I have the following problem
Prove that if $X$ is a pointed cone then there exists a vector $c$ such that $c^Tx>0$ for all nonzero $x \in X$.
For this, I seem to have a simple solution as follows:
Suppose to the contrary that, $c^Tx \le 0$ for every $c \in \mathbb R^n$ and for all nonzero $x \in X$. That means, if we fix a nonzero vector $d \in \mathbb R^n$ then $d^Tx \le 0$ and $(-d)^Tx \le 0$ for all nonzero $x \in X$. Therefore, $d^Tx \le 0 \le d^Tx$ which implies $d^Tx=0$. Hence, $X$ contains a hyperplane $d^T x= 0$ i.e. $X$ contains a straight line which is a not pointed cone. It contradicts to our assumption.
Any comment is greatly appreciated.
Intuition, It suggests that the Cone "Opening" is less than 180 Degrees which means it is pointed.
Suppose to the contrary that $ \forall d \in \mathbb{R}^{n}, \; {d}^{T} x \le 0 $ for any $ x \in X $.
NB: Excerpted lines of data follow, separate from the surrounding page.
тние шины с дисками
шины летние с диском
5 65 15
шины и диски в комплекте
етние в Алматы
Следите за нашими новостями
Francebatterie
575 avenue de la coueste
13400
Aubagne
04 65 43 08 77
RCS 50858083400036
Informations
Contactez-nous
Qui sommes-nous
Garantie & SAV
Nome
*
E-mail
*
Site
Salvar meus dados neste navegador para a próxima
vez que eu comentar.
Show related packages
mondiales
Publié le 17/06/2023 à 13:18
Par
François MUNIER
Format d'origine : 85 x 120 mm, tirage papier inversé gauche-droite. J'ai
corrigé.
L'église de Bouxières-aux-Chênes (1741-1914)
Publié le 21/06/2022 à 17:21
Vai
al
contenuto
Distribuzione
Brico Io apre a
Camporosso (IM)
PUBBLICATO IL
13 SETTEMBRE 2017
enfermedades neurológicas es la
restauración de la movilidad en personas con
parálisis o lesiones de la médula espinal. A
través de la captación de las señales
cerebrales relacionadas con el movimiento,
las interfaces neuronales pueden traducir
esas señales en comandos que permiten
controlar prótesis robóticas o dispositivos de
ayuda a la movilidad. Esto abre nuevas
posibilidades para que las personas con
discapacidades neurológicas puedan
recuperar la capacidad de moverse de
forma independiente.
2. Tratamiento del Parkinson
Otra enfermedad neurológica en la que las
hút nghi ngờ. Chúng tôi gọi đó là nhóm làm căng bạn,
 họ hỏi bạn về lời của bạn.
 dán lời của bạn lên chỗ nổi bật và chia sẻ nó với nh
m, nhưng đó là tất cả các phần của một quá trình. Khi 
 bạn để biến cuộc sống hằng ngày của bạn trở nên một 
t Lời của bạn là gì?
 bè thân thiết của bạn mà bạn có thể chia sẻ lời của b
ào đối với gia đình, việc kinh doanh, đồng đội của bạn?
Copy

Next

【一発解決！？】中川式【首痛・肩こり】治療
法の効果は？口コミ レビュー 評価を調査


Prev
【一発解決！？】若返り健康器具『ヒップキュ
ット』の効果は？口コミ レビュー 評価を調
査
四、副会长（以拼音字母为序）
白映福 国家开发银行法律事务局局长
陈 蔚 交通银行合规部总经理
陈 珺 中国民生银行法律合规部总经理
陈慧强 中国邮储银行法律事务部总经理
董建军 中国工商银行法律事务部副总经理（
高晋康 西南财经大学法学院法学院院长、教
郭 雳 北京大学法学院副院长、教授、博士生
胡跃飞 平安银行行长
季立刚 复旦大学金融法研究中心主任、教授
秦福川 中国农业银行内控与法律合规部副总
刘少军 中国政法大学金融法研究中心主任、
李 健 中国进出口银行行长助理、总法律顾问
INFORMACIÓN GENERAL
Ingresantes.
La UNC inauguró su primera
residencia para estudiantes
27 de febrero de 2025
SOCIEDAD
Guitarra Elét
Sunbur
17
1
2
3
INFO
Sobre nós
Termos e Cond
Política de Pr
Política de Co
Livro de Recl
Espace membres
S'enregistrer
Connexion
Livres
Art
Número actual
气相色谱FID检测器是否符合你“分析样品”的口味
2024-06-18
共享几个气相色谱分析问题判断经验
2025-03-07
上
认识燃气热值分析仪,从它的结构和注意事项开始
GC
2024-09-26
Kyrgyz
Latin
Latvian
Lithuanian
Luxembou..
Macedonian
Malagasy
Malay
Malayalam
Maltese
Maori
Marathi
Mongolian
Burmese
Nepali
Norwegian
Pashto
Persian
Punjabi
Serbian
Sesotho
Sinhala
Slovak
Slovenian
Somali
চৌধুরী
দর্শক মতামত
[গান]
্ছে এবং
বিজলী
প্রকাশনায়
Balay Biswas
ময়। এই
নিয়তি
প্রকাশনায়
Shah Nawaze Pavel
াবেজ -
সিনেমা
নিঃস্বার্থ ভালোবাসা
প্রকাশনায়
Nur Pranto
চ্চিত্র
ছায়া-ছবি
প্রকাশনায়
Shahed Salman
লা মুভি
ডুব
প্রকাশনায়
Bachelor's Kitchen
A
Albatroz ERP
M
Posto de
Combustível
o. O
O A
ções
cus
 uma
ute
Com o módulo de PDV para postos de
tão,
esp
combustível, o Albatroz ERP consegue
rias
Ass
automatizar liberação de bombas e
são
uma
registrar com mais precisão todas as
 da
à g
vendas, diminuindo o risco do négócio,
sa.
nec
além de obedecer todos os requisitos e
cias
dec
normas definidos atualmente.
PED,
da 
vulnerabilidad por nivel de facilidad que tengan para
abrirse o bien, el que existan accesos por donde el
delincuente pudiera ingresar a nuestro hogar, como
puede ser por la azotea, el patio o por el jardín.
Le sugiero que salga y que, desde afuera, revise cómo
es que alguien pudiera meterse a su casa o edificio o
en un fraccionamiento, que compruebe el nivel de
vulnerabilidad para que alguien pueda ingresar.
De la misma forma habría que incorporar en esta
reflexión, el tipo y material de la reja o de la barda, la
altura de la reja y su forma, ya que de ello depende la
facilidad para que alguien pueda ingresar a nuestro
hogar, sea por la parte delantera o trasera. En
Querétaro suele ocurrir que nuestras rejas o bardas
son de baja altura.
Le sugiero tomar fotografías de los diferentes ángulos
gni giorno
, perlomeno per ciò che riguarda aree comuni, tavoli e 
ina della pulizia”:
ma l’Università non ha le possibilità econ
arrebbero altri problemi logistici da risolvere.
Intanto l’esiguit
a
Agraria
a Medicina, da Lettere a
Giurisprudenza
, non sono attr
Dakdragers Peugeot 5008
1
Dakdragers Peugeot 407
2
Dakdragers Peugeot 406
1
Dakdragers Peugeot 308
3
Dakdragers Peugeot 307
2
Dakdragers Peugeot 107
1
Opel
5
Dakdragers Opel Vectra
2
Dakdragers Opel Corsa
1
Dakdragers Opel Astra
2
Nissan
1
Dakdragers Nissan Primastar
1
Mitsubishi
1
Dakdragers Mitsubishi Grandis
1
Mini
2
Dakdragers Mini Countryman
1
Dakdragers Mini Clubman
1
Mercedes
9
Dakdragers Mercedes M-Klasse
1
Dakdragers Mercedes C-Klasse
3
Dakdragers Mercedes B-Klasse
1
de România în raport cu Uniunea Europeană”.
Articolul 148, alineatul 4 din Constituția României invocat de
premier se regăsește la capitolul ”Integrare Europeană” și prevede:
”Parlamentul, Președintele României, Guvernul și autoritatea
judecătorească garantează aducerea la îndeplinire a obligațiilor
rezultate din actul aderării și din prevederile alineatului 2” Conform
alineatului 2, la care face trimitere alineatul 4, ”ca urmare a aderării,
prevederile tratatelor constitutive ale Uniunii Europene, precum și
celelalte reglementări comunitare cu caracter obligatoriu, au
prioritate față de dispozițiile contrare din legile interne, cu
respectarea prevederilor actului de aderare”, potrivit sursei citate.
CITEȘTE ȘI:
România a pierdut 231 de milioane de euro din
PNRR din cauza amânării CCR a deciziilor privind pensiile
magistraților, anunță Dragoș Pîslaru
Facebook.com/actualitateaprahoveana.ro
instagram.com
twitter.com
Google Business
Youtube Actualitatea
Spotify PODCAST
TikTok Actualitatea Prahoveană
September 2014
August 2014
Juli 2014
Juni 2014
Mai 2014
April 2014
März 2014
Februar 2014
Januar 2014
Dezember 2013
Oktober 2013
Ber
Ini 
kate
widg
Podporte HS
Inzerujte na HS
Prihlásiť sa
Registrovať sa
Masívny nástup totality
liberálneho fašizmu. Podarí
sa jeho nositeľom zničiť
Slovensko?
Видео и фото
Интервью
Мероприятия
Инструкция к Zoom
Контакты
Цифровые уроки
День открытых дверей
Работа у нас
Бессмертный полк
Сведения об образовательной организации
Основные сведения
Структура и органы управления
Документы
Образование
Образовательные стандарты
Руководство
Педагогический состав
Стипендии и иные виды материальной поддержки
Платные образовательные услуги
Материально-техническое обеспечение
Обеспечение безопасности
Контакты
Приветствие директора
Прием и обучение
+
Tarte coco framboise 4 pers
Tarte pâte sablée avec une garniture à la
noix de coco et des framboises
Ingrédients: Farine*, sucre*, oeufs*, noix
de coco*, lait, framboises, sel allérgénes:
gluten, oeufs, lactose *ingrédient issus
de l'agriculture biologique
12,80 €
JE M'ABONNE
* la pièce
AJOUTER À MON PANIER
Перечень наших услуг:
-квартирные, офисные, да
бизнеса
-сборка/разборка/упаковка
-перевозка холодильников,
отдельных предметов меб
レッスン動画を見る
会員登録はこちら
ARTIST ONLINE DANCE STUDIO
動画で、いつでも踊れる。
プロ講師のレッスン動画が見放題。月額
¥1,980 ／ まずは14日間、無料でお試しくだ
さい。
Specifically one could chose $ d \neq 0 $ which yields:
$$ {d}^{T} x \le 0, \; -{d}^{T} x \le 0 $$
Assuming the Cone $ X $ includes items besides the zero point then:
$$ {d}^{T} x \leq 0 \Rightarrow -{d}^{T} x \geq 0 $$
Yet by out assumption $ -{d}^{T} x \leq 0 $ hence $ {d}^{T} x = 0 $ which suggests the set $ \left\{ x \mid {d}^{T} x = 0 \right\} \subseteq X $, namely there is an Hyperplane inside $ X $ which suggests there is a line in $ X $ which is a contradiction to the assumption $ X $ is pointed Cone.